Establishing the accuracy of asteroseismic mass and radius estimates of giant stars - II. Revised stellar masses and radii for KIC 8430105

Asteroseismic scaling relations can provide high-precision measurements of mass and radius for red giant (RG) stars displaying solar-like oscillations. Their accuracy can be validated and potentially improved using independent and accurate observations of mass, radius, effective temperature and metallicity. We seek to achieve this using long period SB2 eclipsing binaries hosting oscillating RGs. We explore KIC 8430105, for which a previous study found significant asteroseismic overestimation of mass and radius when compared with eclipsing binary measurements. We measured dynamical masses and radii for both components to be significantly lower than previously established, increasing the discrepancy between asteroseismic and dynamical measurements. Our dynamical measurements of the RG component were compared to corresponding measurements of mass and radius using asteroseismic scaling relations. Uncorrected scaling relations overestimated the mass of the RG by 26 per cent, the radius by 11 per cent, and the average density by 7per cent, in agreement with studies for other systems.

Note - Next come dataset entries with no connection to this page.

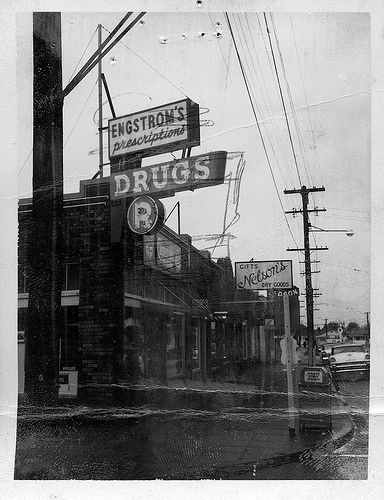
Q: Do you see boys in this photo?
A: No, there are no boys.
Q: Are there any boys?
A: No, there are no boys.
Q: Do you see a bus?
A: No, there are no buses.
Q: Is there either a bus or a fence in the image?
A: No, there are no buses or fences.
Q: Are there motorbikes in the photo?
A: No, there are no motorbikes.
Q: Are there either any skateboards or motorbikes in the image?
A: No, there are no motorbikes or skateboards.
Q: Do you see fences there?
A: No, there are no fences.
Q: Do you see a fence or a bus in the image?
A: No, there are no fences or buses.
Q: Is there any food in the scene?
A: No, there is no food.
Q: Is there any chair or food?
A: No, there are no food or chairs.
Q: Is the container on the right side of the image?
A: Yes, the container is on the right of the image.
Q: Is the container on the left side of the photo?
A: No, the container is on the right of the image.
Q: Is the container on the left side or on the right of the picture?
A: The container is on the right of the image.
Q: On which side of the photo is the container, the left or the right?
A: The container is on the right of the image.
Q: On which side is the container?
A: The container is on the right of the image.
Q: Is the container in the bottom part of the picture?
A: Yes, the container is in the bottom of the image.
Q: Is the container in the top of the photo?
A: No, the container is in the bottom of the image.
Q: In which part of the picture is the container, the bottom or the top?
A: The container is in the bottom of the image.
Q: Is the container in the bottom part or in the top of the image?
A: The container is in the bottom of the image.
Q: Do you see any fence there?
A: No, there are no fences.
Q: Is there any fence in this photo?
A: No, there are no fences.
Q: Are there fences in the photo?
A: No, there are no fences.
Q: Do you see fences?
A: No, there are no fences.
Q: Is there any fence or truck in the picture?
A: No, there are no fences or trucks.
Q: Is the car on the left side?
A: No, the car is on the right of the image.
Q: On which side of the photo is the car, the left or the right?
A: The car is on the right of the image.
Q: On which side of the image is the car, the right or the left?
A: The car is on the right of the image.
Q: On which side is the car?
A: The car is on the right of the image.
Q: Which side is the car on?
A: The car is on the right of the image.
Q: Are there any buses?
A: No, there are no buses.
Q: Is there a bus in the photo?
A: No, there are no buses.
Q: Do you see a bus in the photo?
A: No, there are no buses.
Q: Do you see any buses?
A: No, there are no buses.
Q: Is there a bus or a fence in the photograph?
A: No, there are no buses or fences.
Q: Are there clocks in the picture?
A: No, there are no clocks.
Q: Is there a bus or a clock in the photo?
A: No, there are no clocks or buses.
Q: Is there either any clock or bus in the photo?
A: No, there are no clocks or buses.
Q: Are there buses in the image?
A: No, there are no buses.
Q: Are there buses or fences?
A: No, there are no buses or fences.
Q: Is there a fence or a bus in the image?
A: No, there are no buses or fences.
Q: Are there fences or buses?
A: No, there are no buses or fences.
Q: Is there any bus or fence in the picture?
A: No, there are no buses or fences.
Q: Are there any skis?
A: No, there are no skis.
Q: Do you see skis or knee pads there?
A: No, there are no skis or knee pads.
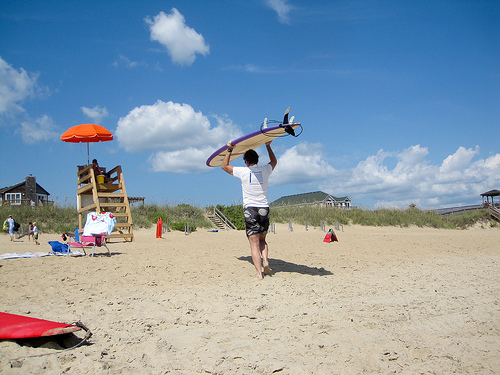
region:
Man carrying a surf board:
[183, 75, 335, 294]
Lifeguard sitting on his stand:
[37, 88, 152, 277]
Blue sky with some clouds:
[327, 12, 494, 194]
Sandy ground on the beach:
[364, 250, 482, 372]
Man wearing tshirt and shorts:
[218, 142, 290, 273]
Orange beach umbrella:
[47, 105, 117, 164]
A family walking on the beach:
[7, 202, 47, 249]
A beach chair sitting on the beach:
[48, 214, 129, 269]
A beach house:
[272, 185, 359, 227]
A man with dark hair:
[233, 132, 273, 177]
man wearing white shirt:
[231, 159, 279, 206]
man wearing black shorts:
[246, 204, 276, 242]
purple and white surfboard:
[196, 114, 318, 173]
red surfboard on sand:
[11, 306, 100, 344]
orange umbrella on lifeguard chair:
[58, 115, 128, 157]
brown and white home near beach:
[2, 160, 53, 215]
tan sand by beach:
[373, 235, 478, 357]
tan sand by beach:
[109, 283, 376, 368]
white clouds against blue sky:
[18, 11, 243, 121]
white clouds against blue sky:
[301, 25, 476, 180]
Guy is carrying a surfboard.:
[194, 102, 316, 287]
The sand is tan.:
[203, 304, 368, 359]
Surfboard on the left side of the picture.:
[6, 298, 104, 365]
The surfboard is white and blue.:
[196, 121, 309, 172]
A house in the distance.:
[277, 184, 359, 223]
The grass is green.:
[303, 207, 410, 224]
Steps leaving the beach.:
[184, 197, 234, 240]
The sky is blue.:
[321, 27, 440, 134]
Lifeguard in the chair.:
[68, 156, 140, 223]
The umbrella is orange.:
[54, 110, 115, 162]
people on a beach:
[4, 1, 470, 371]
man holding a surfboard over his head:
[198, 101, 311, 283]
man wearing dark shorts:
[237, 202, 275, 239]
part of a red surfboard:
[0, 300, 92, 362]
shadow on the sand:
[222, 243, 339, 288]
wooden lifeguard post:
[71, 151, 139, 238]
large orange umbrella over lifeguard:
[56, 111, 123, 191]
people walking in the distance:
[2, 208, 64, 265]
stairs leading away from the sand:
[193, 201, 248, 256]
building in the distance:
[4, 170, 54, 215]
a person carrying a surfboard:
[202, 105, 302, 283]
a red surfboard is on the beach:
[2, 306, 92, 357]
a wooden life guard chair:
[72, 158, 132, 238]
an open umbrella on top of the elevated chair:
[60, 120, 133, 238]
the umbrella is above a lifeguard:
[58, 118, 116, 189]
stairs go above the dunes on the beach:
[197, 205, 233, 233]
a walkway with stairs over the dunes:
[422, 186, 494, 229]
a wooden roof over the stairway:
[475, 185, 496, 225]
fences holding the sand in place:
[170, 215, 350, 235]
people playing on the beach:
[3, 213, 45, 248]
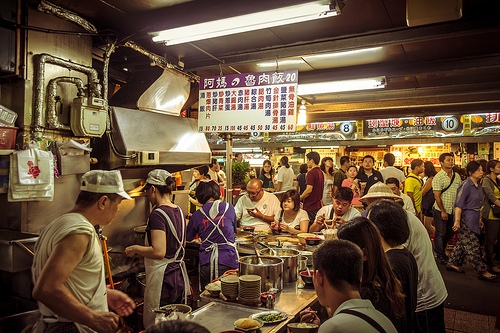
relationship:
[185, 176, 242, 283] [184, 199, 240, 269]
woman wears purple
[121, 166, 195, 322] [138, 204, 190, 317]
woman wears apron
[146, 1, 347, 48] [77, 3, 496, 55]
light suspended from ceiling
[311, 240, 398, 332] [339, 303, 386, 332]
people has strap on shoulder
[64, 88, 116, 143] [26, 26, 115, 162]
gas meter mounted on wall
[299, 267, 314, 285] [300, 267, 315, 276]
bowl with soup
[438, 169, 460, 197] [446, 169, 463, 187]
strap on shoulder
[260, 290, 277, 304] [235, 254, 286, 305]
cup next to pot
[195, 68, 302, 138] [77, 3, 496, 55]
sign hanging from ceiling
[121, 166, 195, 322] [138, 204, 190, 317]
worker worn apron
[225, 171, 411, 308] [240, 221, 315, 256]
people eating food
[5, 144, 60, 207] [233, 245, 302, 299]
bags to take food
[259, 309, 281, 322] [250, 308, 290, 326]
food on a plate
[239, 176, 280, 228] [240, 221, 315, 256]
man eating food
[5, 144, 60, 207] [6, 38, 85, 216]
bags hanging from oven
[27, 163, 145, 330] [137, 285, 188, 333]
man making food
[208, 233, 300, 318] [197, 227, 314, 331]
food on top counter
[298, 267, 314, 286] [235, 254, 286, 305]
soup on pot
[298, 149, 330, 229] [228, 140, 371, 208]
man walking down market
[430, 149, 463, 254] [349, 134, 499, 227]
man walking down market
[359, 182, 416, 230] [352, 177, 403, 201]
man wearing hat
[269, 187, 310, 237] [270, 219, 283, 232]
woman eating food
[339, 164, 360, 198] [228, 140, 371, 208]
woman walking down market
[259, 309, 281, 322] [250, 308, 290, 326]
food on plate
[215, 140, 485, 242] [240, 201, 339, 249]
people eating food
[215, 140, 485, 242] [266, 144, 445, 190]
people waiting in line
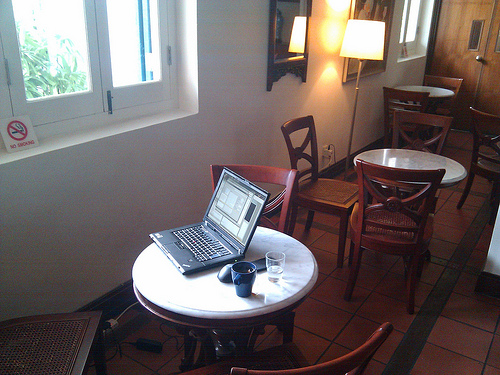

However, using a theoretical correction to Delta nu, we managed to obtain an asteroseismic average density that is 1 sigma consistent with our dynamical result. We obtained several measurements of nu(max) that are not fully consistent. With nu(max) = 76.78 +/- 0.81 mu Hz, the Delta nu correction provided 2 sigma consistent mass and radius for the giant. The age of the system was estimated to be 3.7 +/- 0.4 Gyr.

Automated summary

Asteroseismic scaling relations can provide high-precision measurements of mass and radius for red giant stars. This study explores the discrepancies between asteroseismic measurements and dynamical measurements in the binary system KIC 8430105. The results show that the uncorrected scaling relations overestimate the mass and radius, but a theoretical correction to Delta nu can improve the consistency between asteroseismic and dynamical measurements.